The mass media-entertainment industry, and the info-tech sector (especially the online content cartel), seem to be the most invested in woke progressive culture. So that leaves the finance sector as the Democrat party patron that can pull the plug on the gatekeeping progs. Simply pull their funding, which ultimately comes from their money-printing at the central bank or Wall St. investment banks. Or de-financialize them -- don't let them have a bank account if they're going to keep carrying on with their progtard bullshit. Maybe having trouble paying their bills will be enough of an incentive. None of this will interfere with their money continuing to make money, since woke progressive gatekeeping is not baked into the business model of a bank, unlike much of the media content and online social media platforms.
In any case, this is all stuff that will have to happen over the next 4 years, as the professional-class progs have fragilized Bernie's coalition too much this time. Bringing in the non-progs and even anti-progs to his coalition will make it anti-fragile -- the more Lyin' Liz tries to out-prog Bernie on cultural issues, the more back-up he'll get from culturally conservative populists. Otherwise he continues to be fragile, and it'll only take a few little interventions to bury his campaign altogether.
* I've largely stopped trying to reach a general left / Bernie audience after trial-and-error. Did they want someone who knew what the hell they were talking about, or were they just into politics as therapy-tainment, especially in the revenge fantasy sub-genre? Mostly the latter. Alrighty then. Only the Aimee Terese wing of the left (the anti-woke faction) actually give a shit about winning and changing things in a realigned populist direction.

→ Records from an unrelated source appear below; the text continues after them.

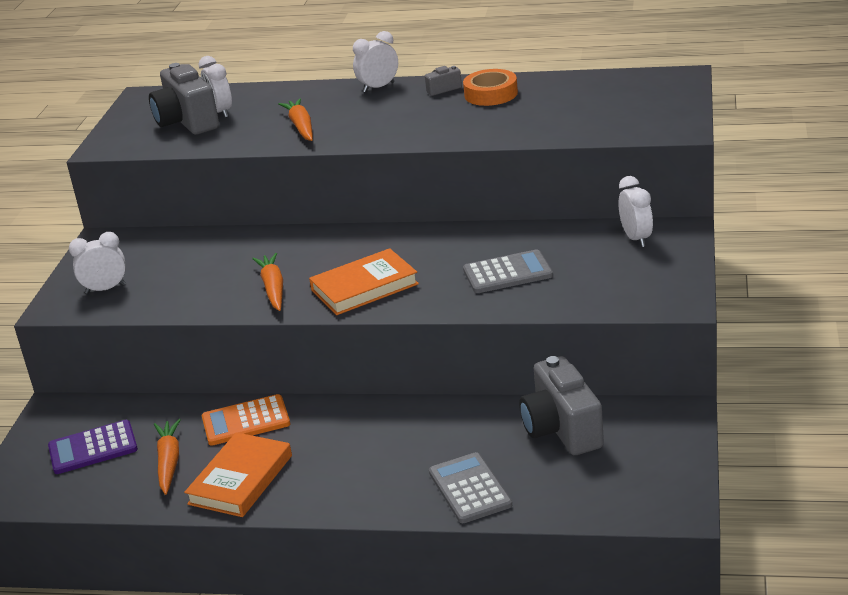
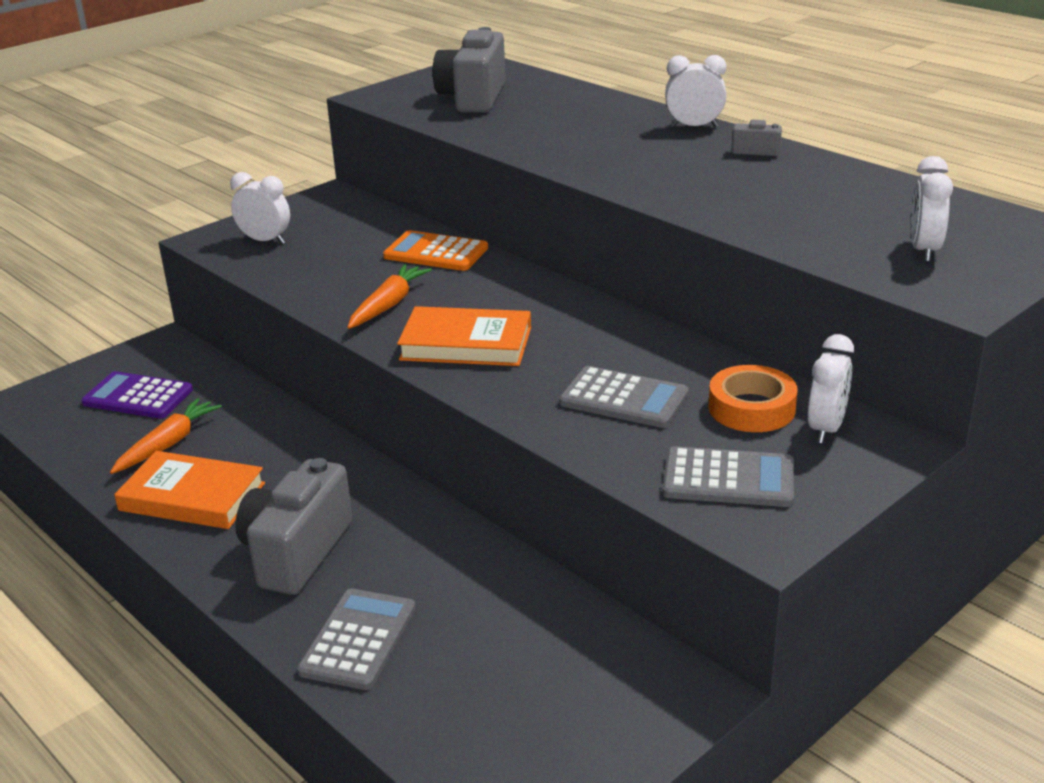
camera: 35 degrees right, 0 degrees up
(220, 112) = (514, 99): white clock -> white clock (924, 250)
(240, 480) = (192, 497): orange book -> orange book turned 45 degrees clockwise
(246, 421) = (277, 439): orange calculator -> orange calculator (436, 252)
(301, 127) = (559, 138): orange carrot -> none
(491, 94) = (799, 174): orange tape -> orange tape (751, 408)
(562, 429) = (538, 628): grey camera -> grey camera (296, 552)
(622, 285) = (728, 479): none -> grey calculator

If you're an Indie or a GOP populist, they're the only ones worth interacting with. On the plus side, it does include some media figures with large audiences, like Michael Tracey, Kyle Kulinski, Jimmy Dore, and others, who are happy to go on Tucker's show to reach a broader audience and bring them aboard the Bernie train. Hopefully the woketard backlash against Joe Rogan hasn't scared him off of supporting Bernie's coalition.
This faction can be identified electorally by supporting "Bernie and Tulsi" rather than "Bernie and Warren" or some other combination. The woketards who fragilized Bernie's coalition are lukewarm toward Tulsi at best, and are hysterically hateful at worst, because she is a realigner rather than a polarizer -- the opposite of AOC.